EXERCISE MATERIALS -
━━━━━━

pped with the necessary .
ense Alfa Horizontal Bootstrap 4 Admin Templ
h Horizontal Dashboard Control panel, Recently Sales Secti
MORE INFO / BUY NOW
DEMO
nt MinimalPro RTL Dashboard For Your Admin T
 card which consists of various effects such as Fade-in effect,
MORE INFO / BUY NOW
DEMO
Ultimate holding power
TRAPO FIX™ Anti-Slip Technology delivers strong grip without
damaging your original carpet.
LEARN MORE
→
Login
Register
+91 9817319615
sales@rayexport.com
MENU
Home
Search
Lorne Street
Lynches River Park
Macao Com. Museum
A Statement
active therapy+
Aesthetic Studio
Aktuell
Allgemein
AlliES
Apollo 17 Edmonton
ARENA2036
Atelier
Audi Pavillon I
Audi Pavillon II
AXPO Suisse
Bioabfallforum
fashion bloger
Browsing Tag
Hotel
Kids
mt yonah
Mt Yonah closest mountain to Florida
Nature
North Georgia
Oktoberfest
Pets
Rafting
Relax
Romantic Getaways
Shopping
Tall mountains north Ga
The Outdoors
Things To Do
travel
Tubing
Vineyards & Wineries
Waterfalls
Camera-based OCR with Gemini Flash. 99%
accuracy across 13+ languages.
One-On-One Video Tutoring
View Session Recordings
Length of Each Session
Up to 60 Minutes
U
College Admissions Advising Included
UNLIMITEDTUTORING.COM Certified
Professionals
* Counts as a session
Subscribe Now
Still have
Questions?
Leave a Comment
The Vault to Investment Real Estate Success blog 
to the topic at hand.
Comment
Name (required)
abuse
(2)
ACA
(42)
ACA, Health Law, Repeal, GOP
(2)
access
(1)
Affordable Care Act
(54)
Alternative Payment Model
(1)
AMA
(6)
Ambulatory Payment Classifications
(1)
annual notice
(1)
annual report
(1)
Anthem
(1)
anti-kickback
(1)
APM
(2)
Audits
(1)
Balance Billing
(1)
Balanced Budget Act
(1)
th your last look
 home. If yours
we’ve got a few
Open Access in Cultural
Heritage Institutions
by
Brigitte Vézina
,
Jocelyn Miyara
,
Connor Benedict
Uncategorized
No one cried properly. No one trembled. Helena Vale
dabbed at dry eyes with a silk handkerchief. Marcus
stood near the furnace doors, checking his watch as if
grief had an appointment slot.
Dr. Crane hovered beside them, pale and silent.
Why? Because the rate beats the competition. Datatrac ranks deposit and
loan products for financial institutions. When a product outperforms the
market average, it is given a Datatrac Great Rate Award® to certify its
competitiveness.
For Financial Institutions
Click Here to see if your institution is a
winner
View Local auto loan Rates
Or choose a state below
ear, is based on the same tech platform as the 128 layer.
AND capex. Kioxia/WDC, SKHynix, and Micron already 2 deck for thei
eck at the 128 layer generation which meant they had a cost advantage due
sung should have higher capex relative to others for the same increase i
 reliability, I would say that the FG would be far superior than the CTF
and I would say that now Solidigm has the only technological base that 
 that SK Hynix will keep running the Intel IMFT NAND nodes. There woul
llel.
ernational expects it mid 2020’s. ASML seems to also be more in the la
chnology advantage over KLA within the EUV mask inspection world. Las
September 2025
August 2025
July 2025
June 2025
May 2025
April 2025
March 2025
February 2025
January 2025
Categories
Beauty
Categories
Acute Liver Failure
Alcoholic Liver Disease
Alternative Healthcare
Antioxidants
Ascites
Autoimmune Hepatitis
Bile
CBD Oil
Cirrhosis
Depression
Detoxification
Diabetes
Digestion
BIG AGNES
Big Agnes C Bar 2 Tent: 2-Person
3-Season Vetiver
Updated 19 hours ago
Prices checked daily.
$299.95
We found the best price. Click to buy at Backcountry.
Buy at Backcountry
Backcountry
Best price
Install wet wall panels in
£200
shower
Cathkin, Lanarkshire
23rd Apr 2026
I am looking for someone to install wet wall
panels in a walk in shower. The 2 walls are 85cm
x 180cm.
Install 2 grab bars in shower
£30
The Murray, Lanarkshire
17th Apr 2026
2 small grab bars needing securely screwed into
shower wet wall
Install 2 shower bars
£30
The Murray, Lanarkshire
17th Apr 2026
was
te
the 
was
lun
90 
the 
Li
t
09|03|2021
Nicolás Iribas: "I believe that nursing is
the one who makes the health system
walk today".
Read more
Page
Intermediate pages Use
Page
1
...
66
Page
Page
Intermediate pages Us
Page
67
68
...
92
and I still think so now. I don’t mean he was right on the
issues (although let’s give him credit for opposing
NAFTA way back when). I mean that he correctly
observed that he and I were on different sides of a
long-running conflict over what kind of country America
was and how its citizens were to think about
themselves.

━━━━━━

TASK STATEMENT -
Each line in the entries above, starting at the line with "Click Here to see if your institution is a" and ending at the line with "and I would", is to be printed exactly, and only those lines.

ANSWER SPACE -
Click Here to see if your institution is a
winner
View Local auto loan Rates
Or choose a state below
ear, is based on the same tech platform as the 128 layer.
AND capex. Kioxia/WDC, SKHynix, and Micron already 2 deck for thei
eck at the 128 layer generation which meant they had a cost advantage due
sung should have higher capex relative to others for the same increase i
 reliability, I would say that the FG would be far superior than the CTF
and I would say that now Solidigm has the only technological base that 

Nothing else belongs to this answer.